Additionally, with Miller occupying opponents' best blocker, Johnson would benefit from relatively easy matchups. He would be a much more productive and consistent pass-rusher, and he would serve as a great sidekick to Miller.
Basically, he would create a ripple effect that would help the whole defense.
Right now, that defense is struggling and dragging down the whole team. The unit is ranked 23rd in total defense and has surrendered an unacceptable 26.6 points per game. It hasn't been able to stop the run lately, and that's largely because of a helpless, beaten-down defensive line.
Also, the pass rush has been anemic in recent weaks. It has four sacks in its last three games, and that's because Phillips (who is likely to leave after hitting free agency) has gone cold, and Miller hasn't been able to carry the whole defense.
However, with Johnson, the consistency would be there against the run and the pass.
You could argue that someone like Greg Hardy or Brian Orakpo would do the same, but Johnson's a better fit. Hardy is a solid all-around player, but he's not the difference-maker the Broncos need against the run. According to Pro Football Focus, he has earned a grade higher than a 2.0 against the run just once this year.
Which player would be the best fit in Denver?
Conversely, Johnson has made a huge difference against the run. He would be a better fit than both Hardy and Orakpo. Denver doesn't run a 3-4, and Orakpo is a 3-4 outside linebacker.
In addition, Johnson and his current season total of three sacks might not command as much money. Pass-rushers are being prioritized more and more in today's pass-happy league, so Hardy and Orakpo, who have eight and 10 sacks, might get more lucrative contracts than Johnson.
The Broncos have more needs and don't need Hardy and Orakpo's sacks as much as they need Johnson's run-stopping abilities.

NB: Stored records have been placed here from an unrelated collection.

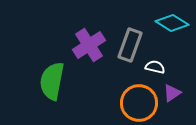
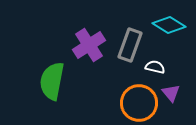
cyan diamond: moved 3 px left, 2 px down
purple triangle: moved 1 px left; rotated 36 degrees counterclockwise
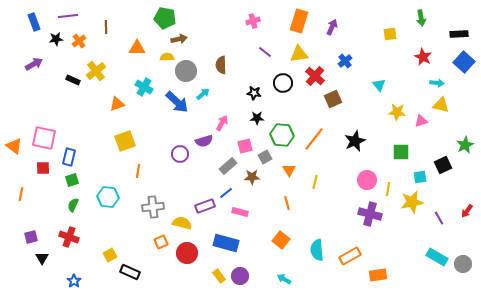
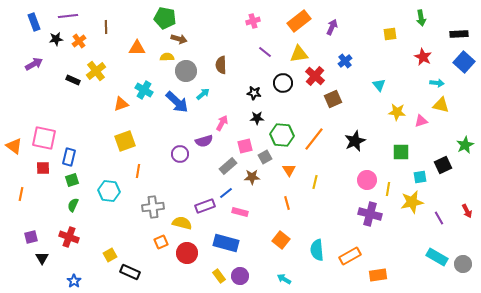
orange rectangle at (299, 21): rotated 35 degrees clockwise
brown arrow at (179, 39): rotated 28 degrees clockwise
cyan cross at (144, 87): moved 3 px down
orange triangle at (117, 104): moved 4 px right
cyan hexagon at (108, 197): moved 1 px right, 6 px up
red arrow at (467, 211): rotated 64 degrees counterclockwise
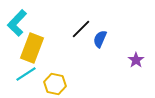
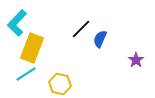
yellow hexagon: moved 5 px right
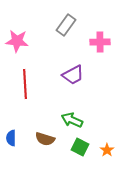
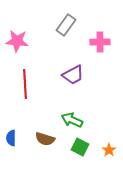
orange star: moved 2 px right
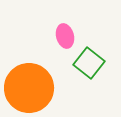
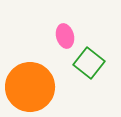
orange circle: moved 1 px right, 1 px up
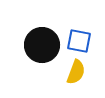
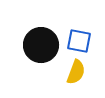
black circle: moved 1 px left
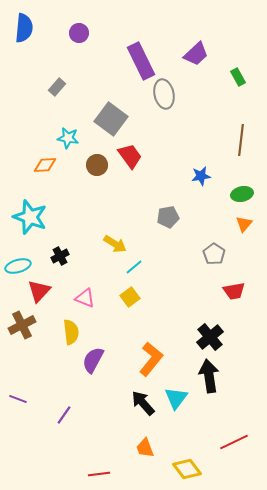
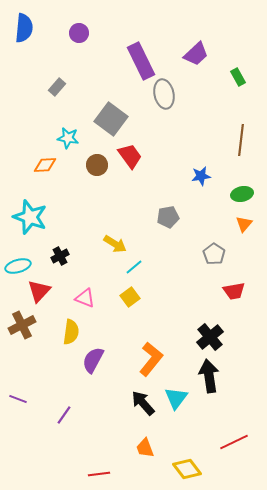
yellow semicircle at (71, 332): rotated 15 degrees clockwise
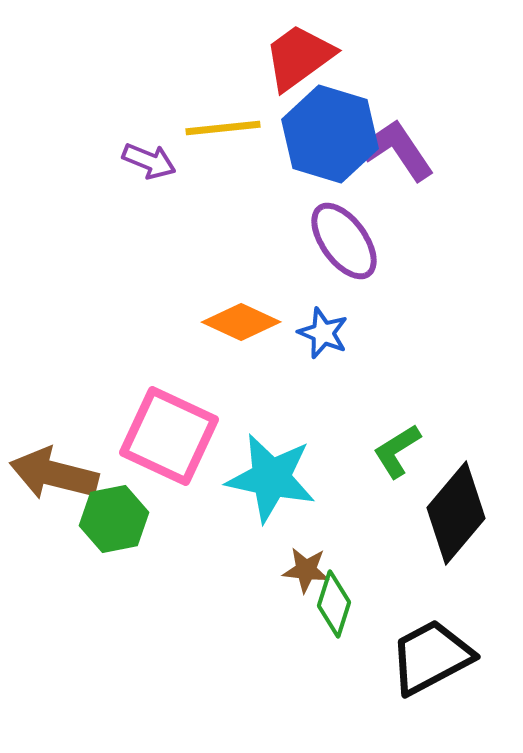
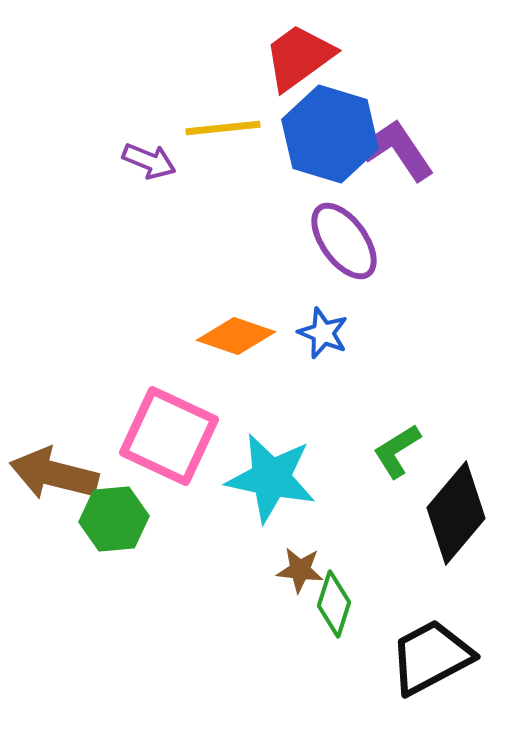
orange diamond: moved 5 px left, 14 px down; rotated 6 degrees counterclockwise
green hexagon: rotated 6 degrees clockwise
brown star: moved 6 px left
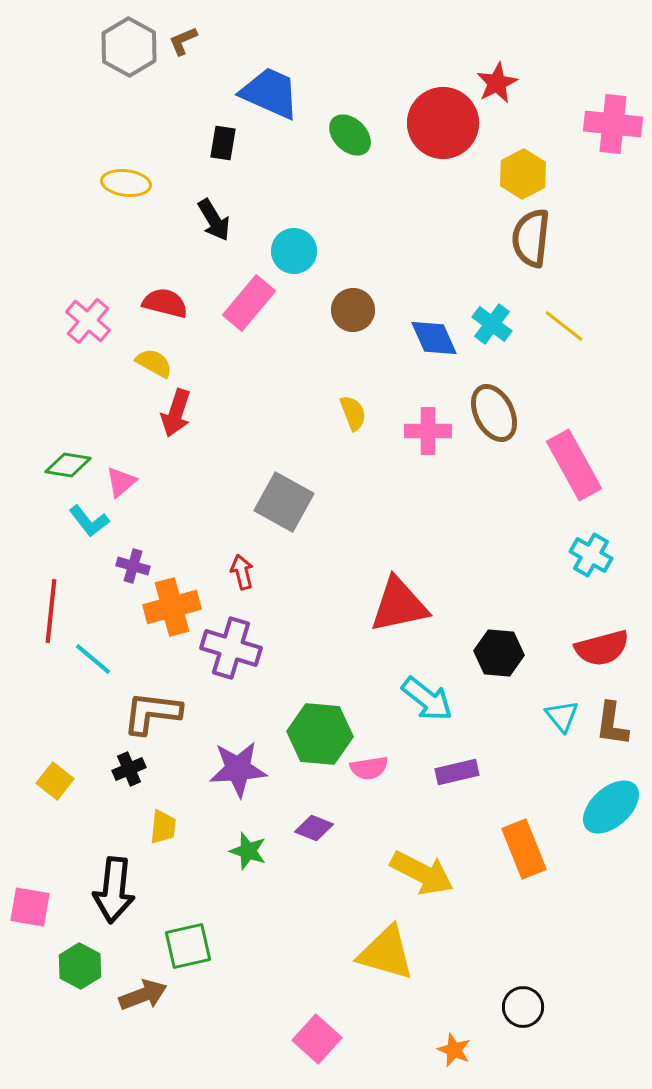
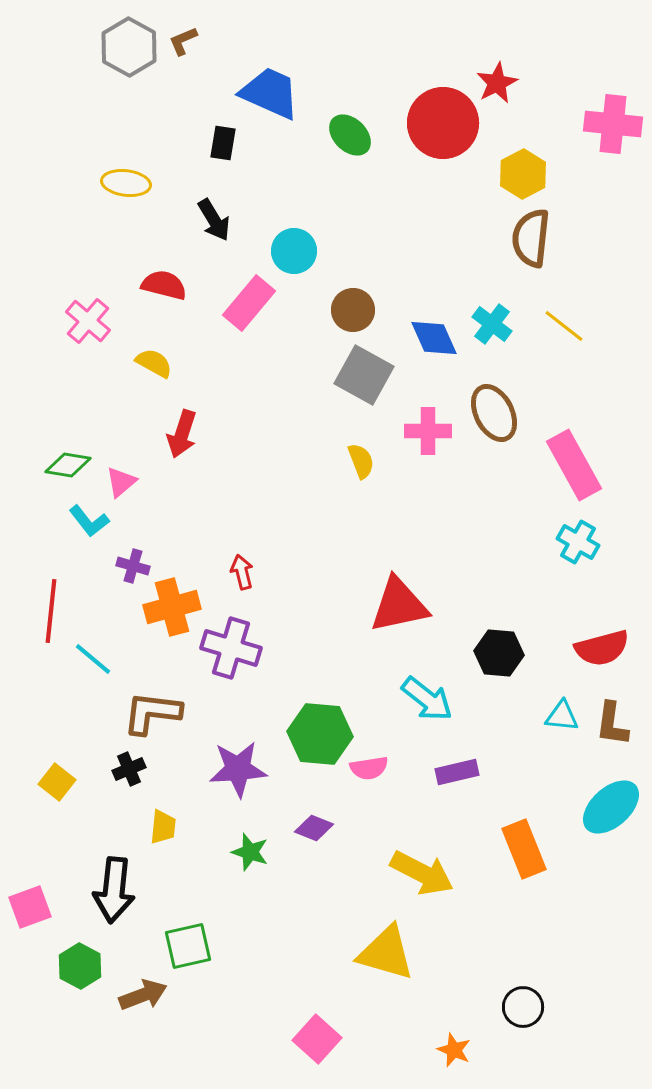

Johnson is a better fit for the Broncos in all aspects, and they should certainly make a move when free agency starts.
He hasn't exactly been an exciting playmaker, but he's a perfect fit on a team that already has an elite defensive playmaker (Miller) as well as Manning on offense. The Broncos will be able to dish Johnson the cash he wants, and in turn the defensive end would be able to transform the Broncos defense.